16.10.2024
Historischer Disput zwischen Macron und Netanjahu

Israels Regierungschef und Frankreichs Staatspräsident haben sich schon wiederholt öffentlich kritisiert. Jetzt streiten sie sogar über historische Fragen. Nach einem Telefonat ist Benjamin Netanjahu empört, wie die F.A.Z berichtet.

Im Streit über israelische Angriffe auf UN-Friedenstruppen im Libanon verschärft sich der Ton zwischen Israels Ministerpräsident Benjamin Netanjahu und Frankreichs Staatschef Emmanuel Macron. In einem Telefonat hatte Macron nach Angaben des Élysée-Palasts seine Empörung über die Angriffe vorgebracht. Israel müsse sofort aufhören, die Blauhelmsoldaten zum Ziel zu nehmen. Dies sei nicht zu rechtfertigen.

Israel betont, es nehme keinesfalls UN-Truppen zum Ziel und wirft wiederum der libanesischen Hisbollah vor, diese als Schutzschilde zu missbrauchen.

Französische Medien berichteten zudem von einer Mahnung Macrons in Richtung Netanjahu: Dieser solle nicht vergessen, dass Israel durch eine Entscheidung der UN gegründet worden sei, sagte Macron den Berichten zufolge bei einer Kabinettssitzung. Es sei jetzt nicht der richtige Zeitpunkt, sich von den Entscheidungen der Vereinten Nationen zu distanzieren. Französische Medien bezogen sich bei der Aussage auf Teilnehmer der Sitzung, der Élysée-Palast äußerte sich auf Nachfrage zunächst nicht.

Netanjahu reagierte empört auf Macrons Bemerkung und veröffentliche eine scharf formulierte „Erinnerung für den Präsidenten Frankreichs“. Der Staat Israel sei nicht durch eine UN-Resolution geschaffen worden, „sondern durch den Sieg, der im Unabhängigkeitskrieg mit dem Blut heldenhafter Kämpfer errungen wurde, von denen viele Überlebende des Holocaust waren, darunter auch des Vichy-Regimes in Frankreich“, betonte Netanjahu und zog so einen Bogen zu Frankreichs Mitverantwortung für die Shoah.

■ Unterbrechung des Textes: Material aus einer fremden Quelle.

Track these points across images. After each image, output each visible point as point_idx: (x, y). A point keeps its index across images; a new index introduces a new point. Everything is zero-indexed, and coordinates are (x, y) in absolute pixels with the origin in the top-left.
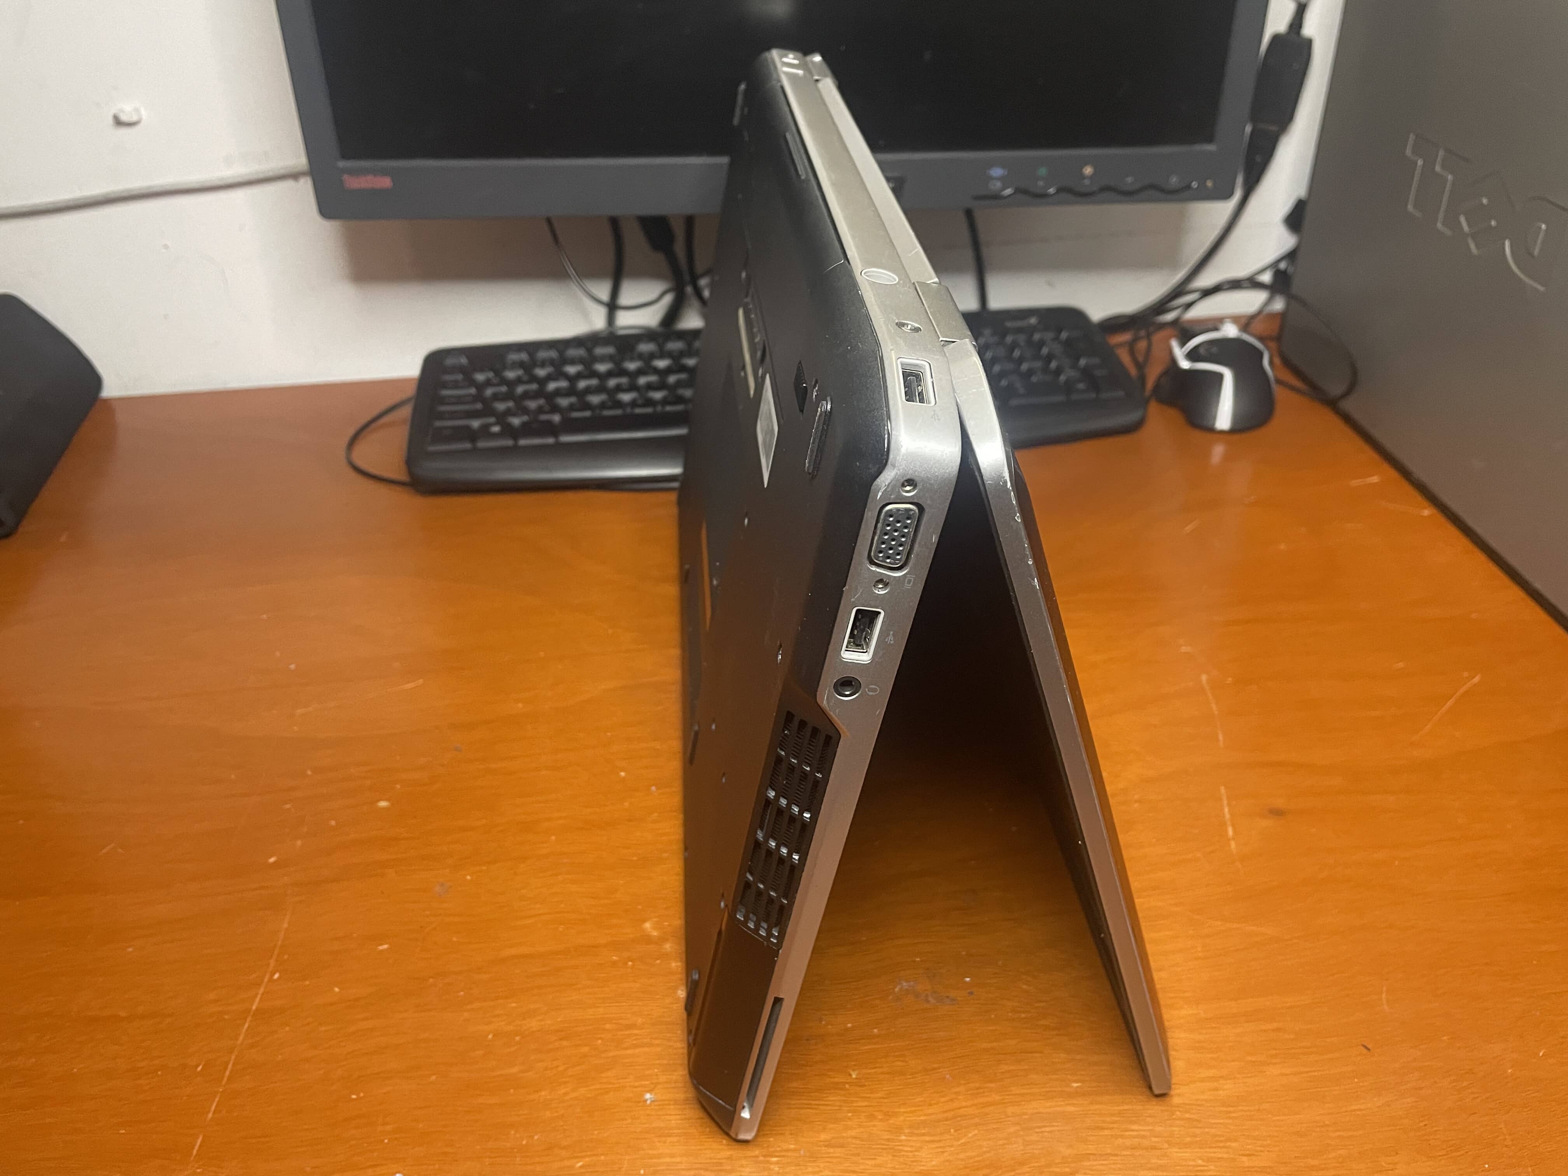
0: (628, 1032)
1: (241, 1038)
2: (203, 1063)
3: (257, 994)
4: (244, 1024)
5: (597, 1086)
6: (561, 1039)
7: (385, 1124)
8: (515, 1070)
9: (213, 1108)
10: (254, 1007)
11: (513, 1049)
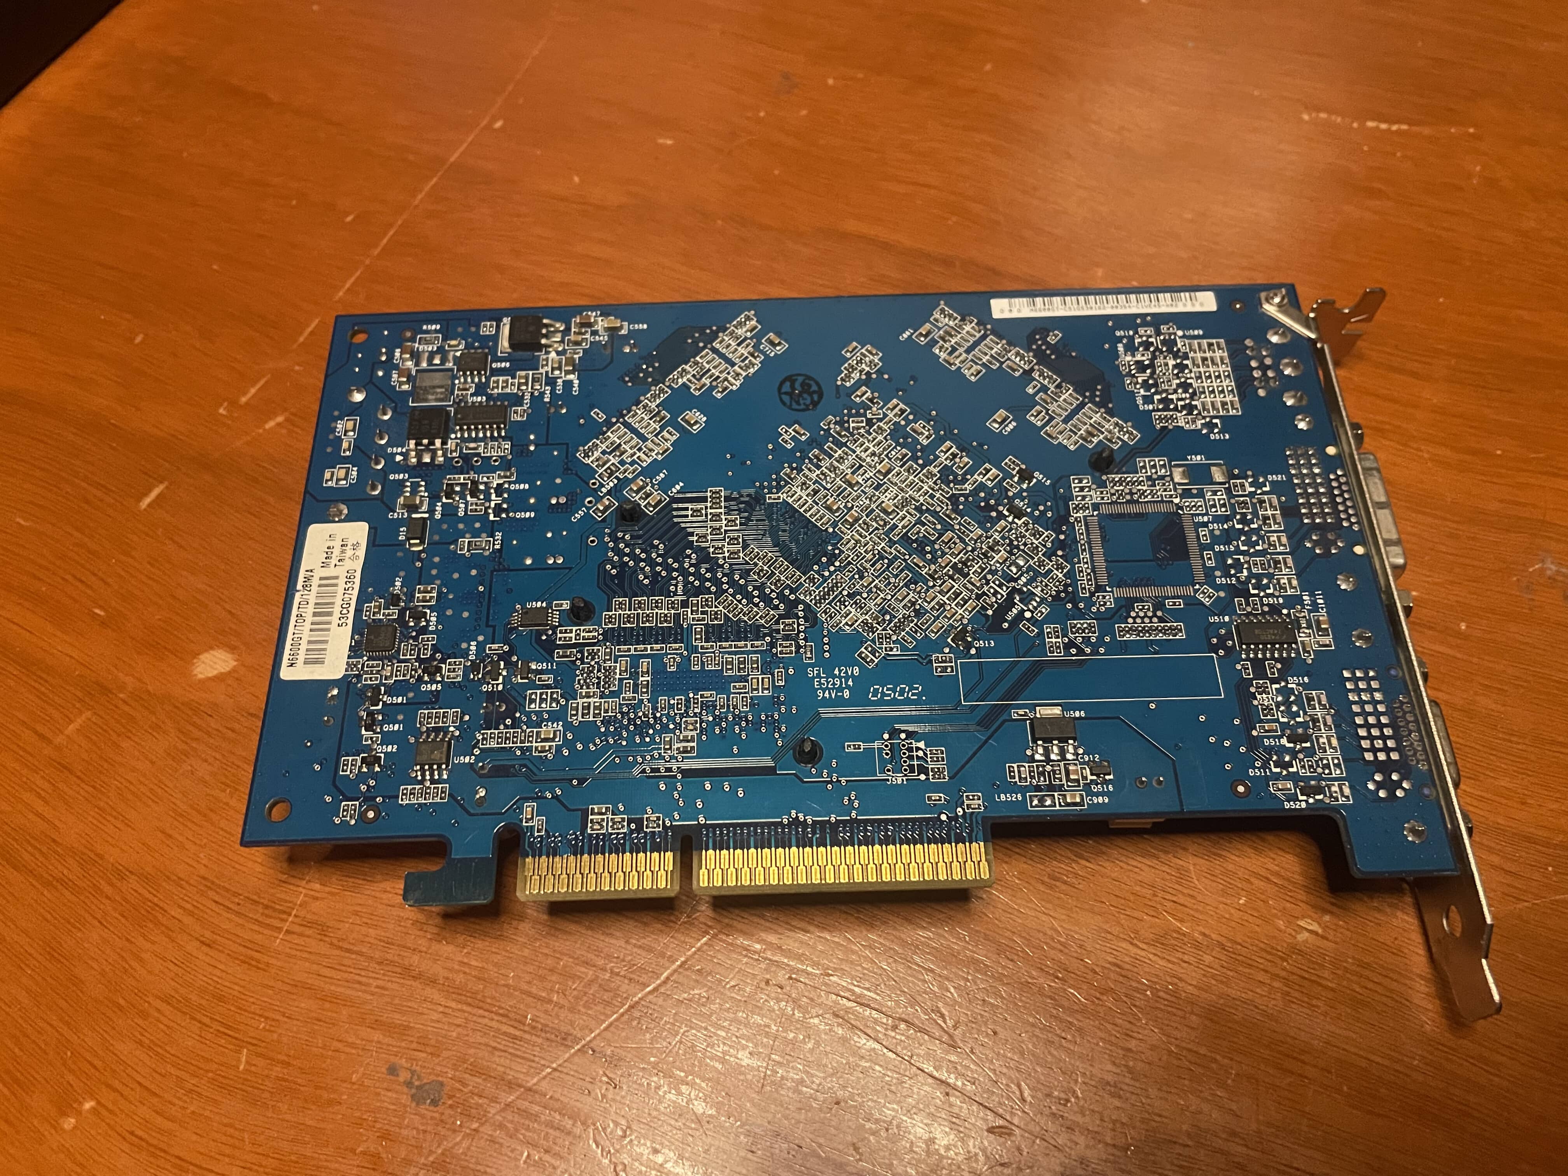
4: (432, 178)
10: (452, 159)
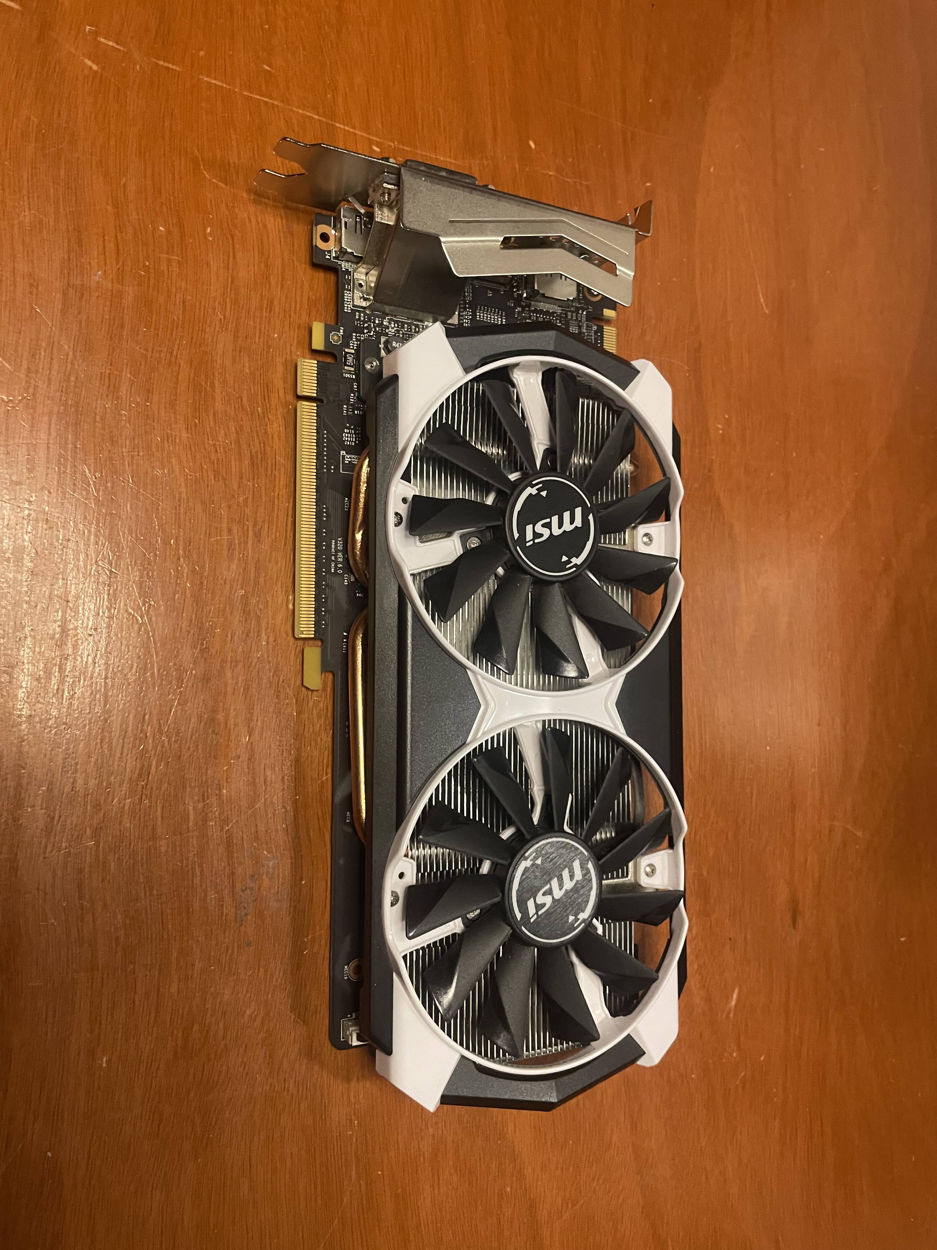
0: (251, 533)
1: (300, 111)
2: (273, 71)
3: (354, 128)
5: (184, 496)
6: (252, 458)
7: (169, 261)
8: (219, 405)
9: (214, 81)
11: (246, 403)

1947 hatte die UN-Generalversammlung einen Teilungsplan für Palästina verabschiedet, der einen jüdischen und einen arabischen Staat zwischen Mittelmeer und Jordan vorsah. Dazu kam es nicht, die arabischen Nachbarstaaten erkannten den Plan nicht an. Am 14. Mai 1948 verkündete David Ben-Gurion die Gründung des modernen Staats Israels, in der darauffolgenden Nacht überfielen die arabischen Nachbarn Israel. Der Krieg endete im Januar 1949 mit dem militärischen Sieg Israels.

Der Vorsitzende des jüdischen Dachverbands in Frankreich kritisierte Macrons Haltung. „Wenn diese Bemerkungen stimmen, dann handelt es sich sowohl um einen historischen als auch einen politischen Fehler“, schriebt der Vorsitzende des Dachverbands Yonathan Arfi im Onlinedienst X. Sie bedeuteten, „die hundertjährige Geschichte des Zionismus und die Opfer von Tausenden zu missachten“, fügte er hinzu. Zudem unterstützten solche Bemerkungen diejenigen, die das Existenzrecht Israels bestritten, erklärte Arfi.